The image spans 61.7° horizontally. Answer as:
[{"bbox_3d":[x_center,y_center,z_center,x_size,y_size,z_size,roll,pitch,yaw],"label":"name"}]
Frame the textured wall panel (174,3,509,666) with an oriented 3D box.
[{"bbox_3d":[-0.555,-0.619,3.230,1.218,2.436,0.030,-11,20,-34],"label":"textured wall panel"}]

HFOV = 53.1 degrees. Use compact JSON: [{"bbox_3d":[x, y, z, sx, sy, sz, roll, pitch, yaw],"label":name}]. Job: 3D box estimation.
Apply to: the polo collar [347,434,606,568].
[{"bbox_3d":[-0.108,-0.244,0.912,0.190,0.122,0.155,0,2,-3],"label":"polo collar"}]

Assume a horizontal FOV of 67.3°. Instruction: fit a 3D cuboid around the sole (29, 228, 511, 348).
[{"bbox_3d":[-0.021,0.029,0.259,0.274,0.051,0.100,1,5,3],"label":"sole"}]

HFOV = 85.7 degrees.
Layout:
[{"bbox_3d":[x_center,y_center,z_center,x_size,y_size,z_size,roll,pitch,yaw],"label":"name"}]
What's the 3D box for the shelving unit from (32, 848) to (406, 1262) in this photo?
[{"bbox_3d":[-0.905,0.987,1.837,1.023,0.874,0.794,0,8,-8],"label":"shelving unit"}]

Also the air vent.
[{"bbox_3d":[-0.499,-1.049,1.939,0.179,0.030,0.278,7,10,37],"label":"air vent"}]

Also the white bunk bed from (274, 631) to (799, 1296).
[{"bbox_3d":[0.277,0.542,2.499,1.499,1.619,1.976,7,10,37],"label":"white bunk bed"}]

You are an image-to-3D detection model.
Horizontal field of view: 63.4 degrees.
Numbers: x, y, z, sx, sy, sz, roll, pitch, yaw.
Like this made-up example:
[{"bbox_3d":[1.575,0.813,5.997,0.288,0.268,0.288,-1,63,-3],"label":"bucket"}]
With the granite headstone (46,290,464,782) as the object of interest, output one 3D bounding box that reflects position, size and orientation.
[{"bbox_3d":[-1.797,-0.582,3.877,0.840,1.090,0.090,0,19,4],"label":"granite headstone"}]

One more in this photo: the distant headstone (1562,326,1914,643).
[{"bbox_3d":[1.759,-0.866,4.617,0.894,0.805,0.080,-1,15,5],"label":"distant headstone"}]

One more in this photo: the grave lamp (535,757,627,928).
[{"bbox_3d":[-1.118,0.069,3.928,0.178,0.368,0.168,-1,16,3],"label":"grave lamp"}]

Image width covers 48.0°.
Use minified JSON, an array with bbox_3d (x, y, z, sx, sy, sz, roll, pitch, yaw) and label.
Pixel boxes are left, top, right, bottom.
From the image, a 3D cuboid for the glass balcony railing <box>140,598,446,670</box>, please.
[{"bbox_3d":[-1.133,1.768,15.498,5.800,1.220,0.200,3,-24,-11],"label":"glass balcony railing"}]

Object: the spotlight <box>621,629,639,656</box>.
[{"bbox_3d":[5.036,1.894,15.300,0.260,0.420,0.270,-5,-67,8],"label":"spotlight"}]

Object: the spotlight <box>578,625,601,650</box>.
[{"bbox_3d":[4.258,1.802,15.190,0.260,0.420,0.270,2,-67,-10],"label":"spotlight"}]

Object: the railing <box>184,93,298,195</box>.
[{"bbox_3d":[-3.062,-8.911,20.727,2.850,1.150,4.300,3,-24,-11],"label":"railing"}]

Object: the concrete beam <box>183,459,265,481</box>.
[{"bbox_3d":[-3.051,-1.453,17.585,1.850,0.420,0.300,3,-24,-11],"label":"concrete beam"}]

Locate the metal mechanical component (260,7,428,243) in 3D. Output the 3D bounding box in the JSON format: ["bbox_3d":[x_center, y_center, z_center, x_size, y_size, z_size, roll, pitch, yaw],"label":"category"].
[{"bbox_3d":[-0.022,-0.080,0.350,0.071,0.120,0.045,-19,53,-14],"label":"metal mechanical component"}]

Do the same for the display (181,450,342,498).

Action item: What's needed is a word-for-word copy of the lines from the one holding "Object: the concrete" through the final line of the data.

Completed task:
Object: the concrete beam <box>183,459,265,481</box>.
[{"bbox_3d":[-3.051,-1.453,17.585,1.850,0.420,0.300,3,-24,-11],"label":"concrete beam"}]

Locate the metal mechanical component (260,7,428,243) in 3D. Output the 3D bounding box in the JSON format: ["bbox_3d":[x_center, y_center, z_center, x_size, y_size, z_size, roll, pitch, yaw],"label":"category"].
[{"bbox_3d":[-0.022,-0.080,0.350,0.071,0.120,0.045,-19,53,-14],"label":"metal mechanical component"}]

Do the same for the display (181,450,342,498).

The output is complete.